Все взглянули на Золотцева. Начальник экспедиции колебался. Это было ясно по тому, как он бессмысленно передвигал перед собой бумаги, бросал на них короткие взгляды, будто в бумагах могла быть спасительная для него подсказка.
— Ну как, товарищи? — наконец спросил он, обращаясь сразу ко всем. — Удовлетворим просьбу наших иностранных коллег? Или…
— Разве могут здесь быть какие-нибудь «или»? — не выдержала Азан. — Все абсолютно ясно!
Золотцев, поджав губы, бросил на нее выразительный взгляд, мол, это вам, голубушка, все ясно, а вот побывайте в моей шкуре!
Обстановку неожиданно разрядил Крепышин. По-школьному подняв руку, он попросил слова.
— Все-таки у меня, товарищи, есть весьма важное сомнение. — Крепышин глубокомысленно наморщил лоб, изображая скорбное раздумье. Все настороженно глядели на ученого секретаря. — Меня беспокоит… — Он поскреб затылок. — Хватит ли у нас борща для американцев? Все-таки по три лишние тарелки на две недели. А доктор Марч обычно просит добавку. Хотя Остап Бендер и говорил, что нельзя делать культа из еды, но речь идет о серьезном расходе. Придется меньше выливать борща за борт, а, как вам известно, Атлантический океан находится на нашем полном продуктовом довольствии…
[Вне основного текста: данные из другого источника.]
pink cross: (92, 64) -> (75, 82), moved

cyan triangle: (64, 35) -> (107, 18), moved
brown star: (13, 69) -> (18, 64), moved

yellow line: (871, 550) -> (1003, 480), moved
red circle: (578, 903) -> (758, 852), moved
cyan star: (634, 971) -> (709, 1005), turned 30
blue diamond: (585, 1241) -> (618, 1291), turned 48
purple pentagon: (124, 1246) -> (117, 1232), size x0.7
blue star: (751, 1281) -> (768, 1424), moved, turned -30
Все засмеялись, а Томсон с недоумением посмотрел на Крепышина и на всякий случай тоже вежливо улыбнулся. Ему перевели, и он одобрительно закивал головой: хорошая шутка всегда к месту, особенно при таких обстоятельствах…
— …Если американцы и канадец остаются на «Онеге», значит, наш эксперимент будет носить международный характер, — строго уточнил Ясневич, ни на кого не глядя, словно размышлял вслух. Было ясно, что лично он не одобряет всяческих шуточек при обсуждении столь важных проблем.
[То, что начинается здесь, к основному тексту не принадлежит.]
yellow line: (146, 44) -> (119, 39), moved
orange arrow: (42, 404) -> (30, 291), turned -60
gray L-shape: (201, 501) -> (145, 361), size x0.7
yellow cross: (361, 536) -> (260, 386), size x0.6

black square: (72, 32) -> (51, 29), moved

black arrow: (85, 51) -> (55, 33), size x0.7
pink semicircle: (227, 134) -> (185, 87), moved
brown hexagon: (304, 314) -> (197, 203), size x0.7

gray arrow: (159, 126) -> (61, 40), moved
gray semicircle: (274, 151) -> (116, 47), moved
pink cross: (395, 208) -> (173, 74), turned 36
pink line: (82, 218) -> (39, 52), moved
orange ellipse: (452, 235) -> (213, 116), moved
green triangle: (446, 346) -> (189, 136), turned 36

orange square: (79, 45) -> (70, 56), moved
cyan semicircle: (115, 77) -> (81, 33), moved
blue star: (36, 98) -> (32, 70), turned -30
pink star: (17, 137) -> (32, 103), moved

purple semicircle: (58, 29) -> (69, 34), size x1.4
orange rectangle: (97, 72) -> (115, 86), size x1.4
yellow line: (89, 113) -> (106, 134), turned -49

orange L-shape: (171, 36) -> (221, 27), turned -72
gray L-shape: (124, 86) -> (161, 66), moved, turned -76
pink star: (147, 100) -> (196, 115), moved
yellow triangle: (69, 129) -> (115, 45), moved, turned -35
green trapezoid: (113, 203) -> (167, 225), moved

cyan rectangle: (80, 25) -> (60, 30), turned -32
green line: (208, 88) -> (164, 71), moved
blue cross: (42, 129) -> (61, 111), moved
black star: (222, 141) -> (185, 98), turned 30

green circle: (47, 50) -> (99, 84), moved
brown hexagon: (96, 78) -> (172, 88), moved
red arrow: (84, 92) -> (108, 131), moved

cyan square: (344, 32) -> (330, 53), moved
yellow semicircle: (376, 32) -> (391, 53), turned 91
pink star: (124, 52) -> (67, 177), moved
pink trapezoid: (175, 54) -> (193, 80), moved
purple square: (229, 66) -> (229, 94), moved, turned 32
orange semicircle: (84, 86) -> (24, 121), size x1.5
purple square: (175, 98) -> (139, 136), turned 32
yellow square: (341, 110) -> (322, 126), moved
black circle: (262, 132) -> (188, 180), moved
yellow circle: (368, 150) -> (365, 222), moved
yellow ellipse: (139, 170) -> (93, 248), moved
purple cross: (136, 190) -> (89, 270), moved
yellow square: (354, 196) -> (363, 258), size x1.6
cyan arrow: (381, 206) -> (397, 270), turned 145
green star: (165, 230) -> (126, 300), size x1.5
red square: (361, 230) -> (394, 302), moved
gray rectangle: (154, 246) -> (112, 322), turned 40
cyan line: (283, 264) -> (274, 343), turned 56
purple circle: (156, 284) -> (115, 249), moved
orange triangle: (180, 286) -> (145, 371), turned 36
— Вот! Вот! — обрадовался Золотцев. — Мы по-прежнему проводим международный эксперимент! Несмотря на происки! По-прежнему!
Встрепенулся и Шевчик, которого все время клонило в сон, вскинул свои беспокойные руки:
— Браво! В этом что-то есть! Несмотря на происки империализма… советская экспедиция с гордо поднятой головой… — Он прищурился, прикидывая в уме, какую корысть может в новой ситуации иметь его неизменно бдительная кинокамера.
Капитан нетерпеливо встал из-за стола, свидетельствуя этим, что пора завершать затянувшуюся болтовню.
— Через десять минут связь с Москвой, — обернулся он к Золотцеву. — Значит, ничего не меняется? Курс прежний?
— Курс прежний! — уже бодро, с облегчением человека, принявшего окончательное и трудное решение, подтвердил Золотцев.